Si je décède à Pau, ma sépulture sera établie dans le cimetière attenant à l'église de Billères dans lequel mon mariage a été béni et je crois répondre aux vœux de ma femme en lui demandant d'être ensevelie à mes côtés.
Si je décède hors de Pau, je désire être enseveli dans mon domaine de Banyuls, dans le bois de pins qui se trouve sur la colline entre le pla dit « Les Asplanes » et le pla dit « La Tuilerie », et dans le haut dudit bois de pins.

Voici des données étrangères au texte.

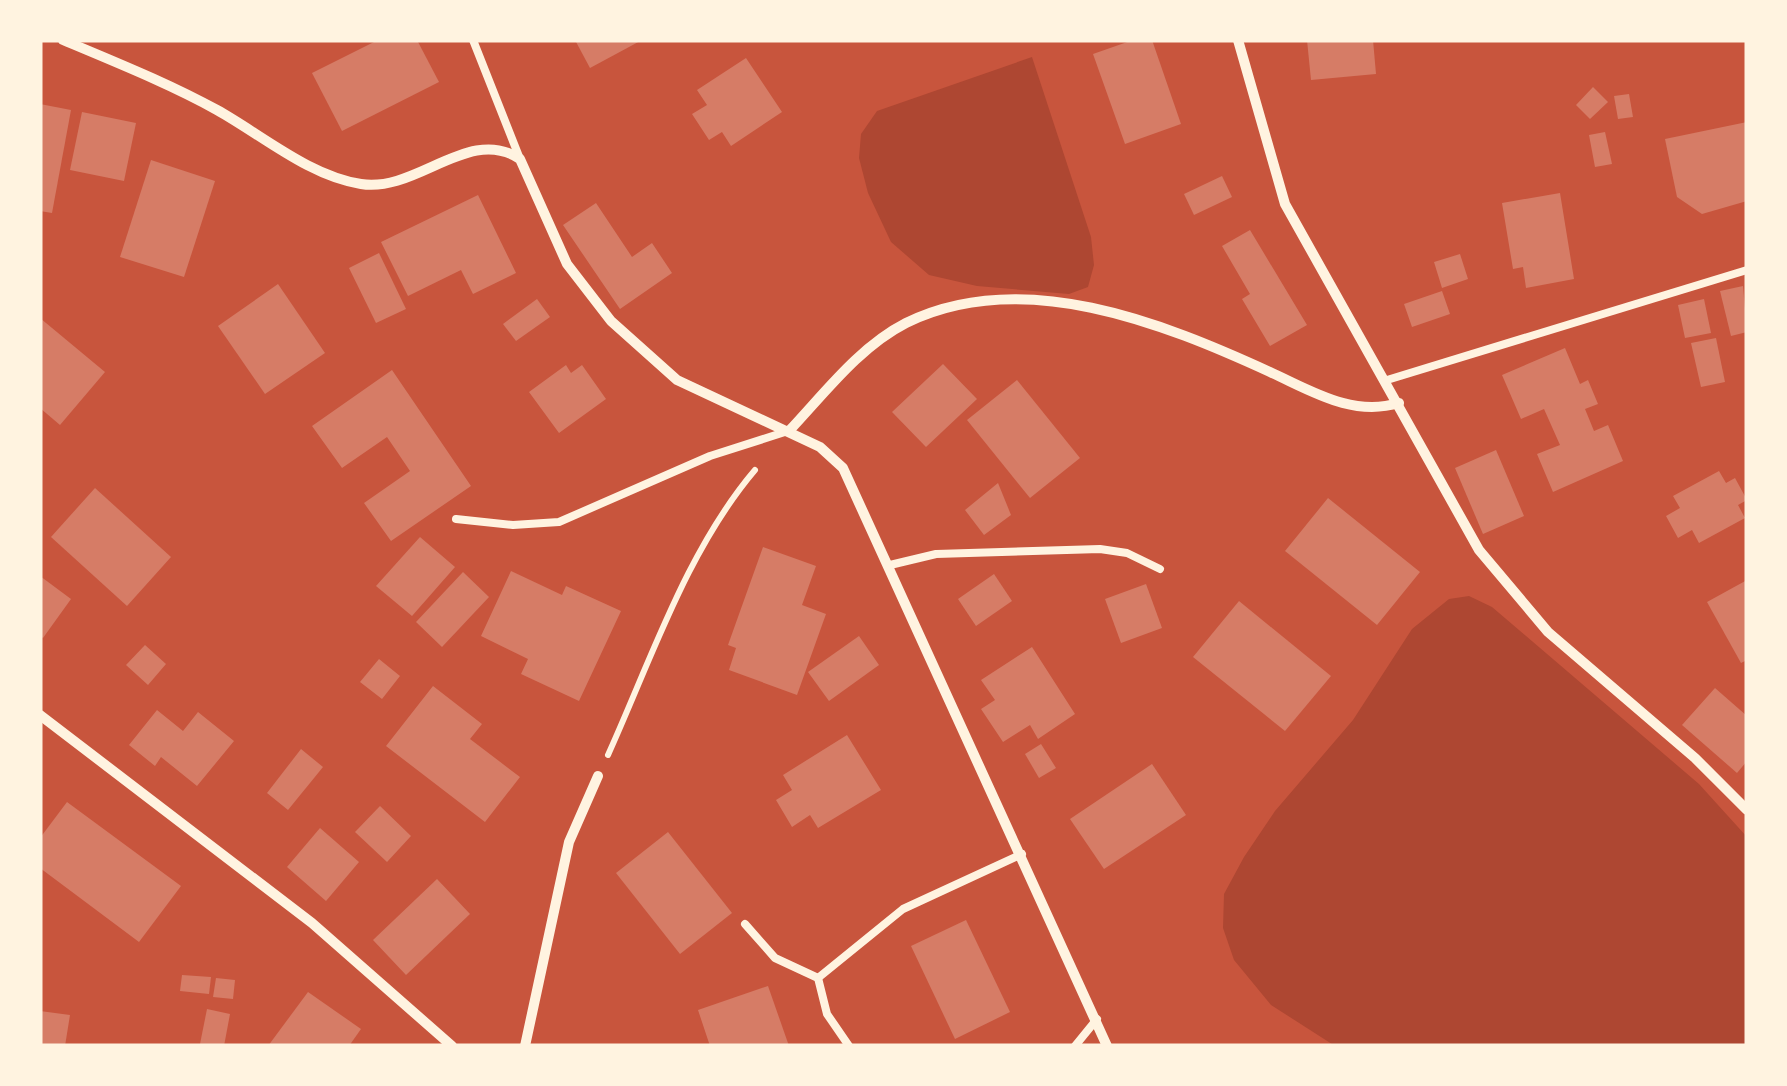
<svg xmlns="http://www.w3.org/2000/svg" width="1787" height="1086" viewBox="0 0 1787 1086" font-family="'Open Sans',sans-serif">
<style>
.green{fill:#ae4732}
.building{fill:#d67c66}
.lines{fill:none;stroke-linecap:round;stroke-linejoin:round}
.path{stroke:#fff3e0;stroke-width:6}
.service{stroke:#fff3e0;stroke-width:8}
.minor{stroke:#fff3e0;stroke-width:10}
</style>
<rect width="100%" height="100%" fill="#c8553d"/>
<g class="green">
<path d="M1032,57L1091,237L1094,265L1088,287L1069,294L977,286L929,275L891,242L868,193L859,158L861,134L877,111Z"/>
<path d="M1469,596L1492,607L1699,784L1747,837V1046H1335L1271,1005L1234,960L1223,928L1224,894L1244,857L1275,811L1353,720L1412,629L1449,599Z"/>
</g>
<g class="building">
<path d="M378,40H417L439,82L342,131L312,73Z"/>
<path d="M575,40H642L590,68Z"/>
<path d="M1133,40H1152L1181,124L1125,144L1093,54Z"/>
<path d="M1307,40H1373L1376,74L1311,80Z"/>
<path d="M746,58L782,112L731,146L722,132L709,140L692,114L707,105L697,90Z"/>
<path d="M1593,87L1608,102L1590,119L1576,105Z"/>
<path d="M1629,94L1633,117L1618,119L1614,96Z"/>
<path d="M40,104L71,110L52,213L40,211Z"/>
<path d="M82,112L136,123L124,181L70,170Z"/>
<path d="M1747,122V201L1702,214L1677,197L1665,139Z"/>
<path d="M1605,132L1612,164L1595,167L1589,135Z"/>
<path d="M151,160L215,181L184,277L120,257Z"/>
<path d="M1222,176L1232,197L1194,215L1184,194Z"/>
<path d="M1560,193L1574,279L1526,288L1523,267L1513,269L1502,203Z"/>
<path d="M478,195L516,273L473,294L461,270L408,296L381,242Z"/>
<path d="M596,203L632,257L652,243L672,273L620,309L563,225Z"/>
<path d="M1250,230L1307,325L1270,346L1242,299L1250,294L1222,246Z"/>
<path d="M379,253L406,309L376,323L349,268Z"/>
<path d="M1460,254L1468,279L1442,288L1434,262Z"/>
<path d="M278,284L325,353L265,394L218,326Z"/>
<path d="M1743,286L1747,332L1731,336L1720,291Z"/>
<path d="M1442,291L1450,314L1412,327L1404,304Z"/>
<path d="M537,299L550,317L516,341L503,324Z"/>
<path d="M1704,299L1711,333L1685,338L1678,305Z"/>
<path d="M40,318L105,372L60,425L40,408Z"/>
<path d="M1716,338L1725,382L1701,387L1691,343Z"/>
<path d="M1565,348L1580,384L1588,380L1598,404L1585,409L1594,431L1608,425L1623,461L1553,492L1537,454L1560,445L1544,409L1521,419L1502,375Z"/>
<path d="M943,364L977,399L926,447L892,412Z"/>
<path d="M566,365L571,373L582,365L606,399L559,433L529,392Z"/>
<path d="M392,370L471,486L391,541L364,503L410,471L387,437L342,468L312,426Z"/>
<path d="M1017,380L1080,458L1030,498L967,420Z"/>
<path d="M1496,450L1524,516L1483,534L1455,468Z"/>
<path d="M1719,471L1726,483L1735,478L1747,500L1738,505L1745,518L1699,543L1692,530L1678,538L1666,516L1680,508L1673,496Z"/>
<path d="M998,483L1011,515L984,535L965,510Z"/>
<path d="M95,488L171,557L127,606L51,537Z"/>
<path d="M1328,498L1420,572L1377,625L1285,551Z"/>
<path d="M420,537L455,567L412,616L376,586Z"/>
<path d="M763,547L816,566L802,605L826,614L797,695L729,670L736,648L728,645Z"/>
<path d="M511,571L562,595L566,586L621,611L579,701L521,674L528,659L481,636Z"/>
<path d="M463,572L489,597L442,647L416,622Z"/>
<path d="M994,574L1012,601L976,626L958,599Z"/>
<path d="M40,576L71,599L43,638L40,636Z"/>
<path d="M1747,580V660L1741,663L1707,602Z"/>
<path d="M1146,584L1162,628L1121,643L1105,599Z"/>
<path d="M1239,601L1331,676L1285,731L1193,657Z"/>
<path d="M859,636L879,665L829,701L808,672Z"/>
<path d="M145,645L166,664L148,685L126,665Z"/>
<path d="M1032,647L1075,714L1038,739L1030,725L1003,742L981,709L995,700L981,680Z"/>
<path d="M379,659L400,676L382,699L360,682Z"/>
<path d="M433,686L482,724L470,739L520,777L485,822L386,746Z"/>
<path d="M1715,688L1747,716V761L1737,773L1682,725Z"/>
<path d="M157,710L183,731L198,712L234,741L197,786L161,757L155,766L129,745Z"/>
<path d="M847,735L881,790L818,828L810,815L792,827L776,800L792,790L783,775Z"/>
<path d="M1041,744L1056,768L1039,778L1025,754Z"/>
<path d="M301,749L323,767L288,810L267,793Z"/>
<path d="M1152,764L1186,815L1104,869L1070,819Z"/>
<path d="M67,802L181,886L139,942L40,868V838Z"/>
<path d="M380,806L411,836L387,862L355,832Z"/>
<path d="M320,828L359,862L326,901L287,867Z"/>
<path d="M668,832L732,913L680,954L616,873Z"/>
<path d="M437,879L470,914L406,975L373,940Z"/>
<path d="M966,920L1010,1012L955,1039L911,946Z"/>
<path d="M182,975L211,977L209,994L180,991Z"/>
<path d="M216,978L235,980L233,999L213,997Z"/>
<path d="M768,986L789,1046H710L698,1010Z"/>
<path d="M308,992L361,1029L349,1046H268Z"/>
<path d="M207,1009L230,1014L224,1046L200,1044Z"/>
<path d="M40,1011L70,1015L65,1046H40Z"/>
</g>
<g class="lines">
<path class="path" d="M608,755C651,660 687,550 755,470"/>
<g class="service">
<path d="M473,40L520,159"/>
<path d="M1387,380L1747,270"/>
<path d="M456,519L513,525L559,522L710,456L788,431"/>
<path d="M890,565L936,554L1100,549L1127,553L1160,569"/>
<path d="M745,924L775,958L818,978L827,1014L849,1046"/>
<path d="M818,978L903,909L1022,854"/>
<path d="M1075,1046L1097,1019"/>
</g>
<g class="minor">
<path d="M63,40C115,62 168,83 217,110C262,135 309,176 361,184C417,193 469,125 520,159L567,264L611,321L677,380L820,447L843,468L1107,1046"/>
<path d="M1238,40L1285,204L1479,550L1548,632L1695,758L1747,810"/>
<path d="M789,431C824,394 859,347 906,323C1022,266 1163,323 1270,372C1312,391 1352,417 1399,403"/>
<path d="M40,715L312,923L452,1046"/>
<path d="M525,1046L569,842L598,776"/>
</g>
</g>
<rect width="1787" height="1086" fill="none" stroke="#fff3e0" stroke-width="85"/>
</svg>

Je désire que ma femme y soit ensevelie à mes côtés.
Dans le cas où ma femme se remarierait, elle resterait déchue de tous ses droits au legs que je lui fais.
Je n'entends pas cette clause restrictive lui interdire un nouveau mariage, mais laisser simplement à son nouvel époux le soin d'assurer son avenir.

Je meurs dans la religion de mes ancêtres, catholique, apostolique, et romaine, et supplie Dieu humblement de m'accueillir avec miséricorde.

Fait à Pau, dans la villa des Albères, le vingt trois juillet mille neuf cent huit.